During the follow up, Larsen's grade deteriorated in 22 (40%) patients. These patients had a significantly higher median level of cross linked carboxyterminal telopeptide of type I collagen (ICTP) in SF at entry than those who had a stable index (p = 0.035). Serum ICTP did not have any predictive value for a specific joint. The median levels of total SF leucocytes (p = 0.012) and the subgroup of polymorphonuclear leucocytes (p = 0.018) were higher in the patients with a stable Larsen's index. However, the relation of SF leucocyte level to radiological progression could not be confirmed in the RA group.
It is concluded that SF analysis may help in the identification of patients with inflammatory arthritis who are at risk for progressive destruction in a particular joint. A high total SF leucocyte level is not necessarily associated with a poor prognosis. Instead, a high SF ICTP level seems to reflect accelerated bone degradation.
评估关节液(SF)分析对关节炎患者膝关节影像学进展性破坏的预测意义。
本研究共纳入55例患有关节炎且伴有膝关节积液的患者。其中44例诊断为类风湿关节炎(RA),7例为慢性血清阴性脊柱关节病,4例为幼年类风湿关节炎。患者的平均年龄为51.8岁(标准差14.9,范围19 - 82岁),平均病程为10.9年(标准差9.2,范围0.5 - 37年)。除常规实验室检查外,还评估了血清和关节液中胶原蛋白合成与分解的不同标志物。膝关节的影像学分级采用Larsen方法在基线期及三年随访后进行评估。

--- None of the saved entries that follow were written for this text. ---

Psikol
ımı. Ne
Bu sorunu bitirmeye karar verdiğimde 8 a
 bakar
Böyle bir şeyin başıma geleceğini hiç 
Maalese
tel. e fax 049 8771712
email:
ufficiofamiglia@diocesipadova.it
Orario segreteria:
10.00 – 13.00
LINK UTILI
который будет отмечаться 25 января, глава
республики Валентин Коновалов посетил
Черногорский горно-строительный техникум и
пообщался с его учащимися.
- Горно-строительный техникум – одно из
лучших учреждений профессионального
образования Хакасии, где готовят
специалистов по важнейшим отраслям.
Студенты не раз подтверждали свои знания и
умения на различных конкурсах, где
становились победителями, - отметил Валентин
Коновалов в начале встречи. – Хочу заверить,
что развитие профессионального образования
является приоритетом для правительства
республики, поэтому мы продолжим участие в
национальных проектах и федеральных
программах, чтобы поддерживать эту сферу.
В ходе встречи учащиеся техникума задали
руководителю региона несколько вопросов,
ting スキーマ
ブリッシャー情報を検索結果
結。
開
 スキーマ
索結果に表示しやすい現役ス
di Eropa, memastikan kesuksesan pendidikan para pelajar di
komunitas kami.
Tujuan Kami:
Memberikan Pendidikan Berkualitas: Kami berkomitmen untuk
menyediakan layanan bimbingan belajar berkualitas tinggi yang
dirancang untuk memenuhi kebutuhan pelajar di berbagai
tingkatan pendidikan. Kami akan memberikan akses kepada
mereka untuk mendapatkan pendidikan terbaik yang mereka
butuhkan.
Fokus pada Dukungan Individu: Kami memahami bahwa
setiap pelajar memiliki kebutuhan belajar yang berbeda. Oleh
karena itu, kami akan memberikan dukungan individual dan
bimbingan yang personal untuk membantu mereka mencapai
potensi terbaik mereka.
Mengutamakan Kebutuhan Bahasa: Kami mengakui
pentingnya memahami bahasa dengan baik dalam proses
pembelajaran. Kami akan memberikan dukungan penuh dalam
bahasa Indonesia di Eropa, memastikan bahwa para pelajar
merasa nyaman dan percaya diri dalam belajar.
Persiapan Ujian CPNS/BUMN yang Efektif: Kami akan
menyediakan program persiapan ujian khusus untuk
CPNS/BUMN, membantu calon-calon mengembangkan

随访期间,22例(40%)患者的Larsen分级恶化。这些患者在入组时关节液中I型胶原交联羧基末端肽(ICTP)的中位数水平显著高于指数稳定的患者(p = 0.035)。血清ICTP对特定关节没有任何预测价值。Larsen指数稳定的患者关节液中总白细胞(p = 0.012)和多形核白细胞亚组(p = 0.018)的中位数水平较高。然而,在RA组中,关节液白细胞水平与影像学进展的关系未能得到证实。
得出结论,关节液分析可能有助于识别炎性关节炎患者中特定关节有进展性破坏风险的患者。关节液白细胞总水平高不一定与预后不良相关相反,关节液ICTP水平高似乎反映了骨降解加速。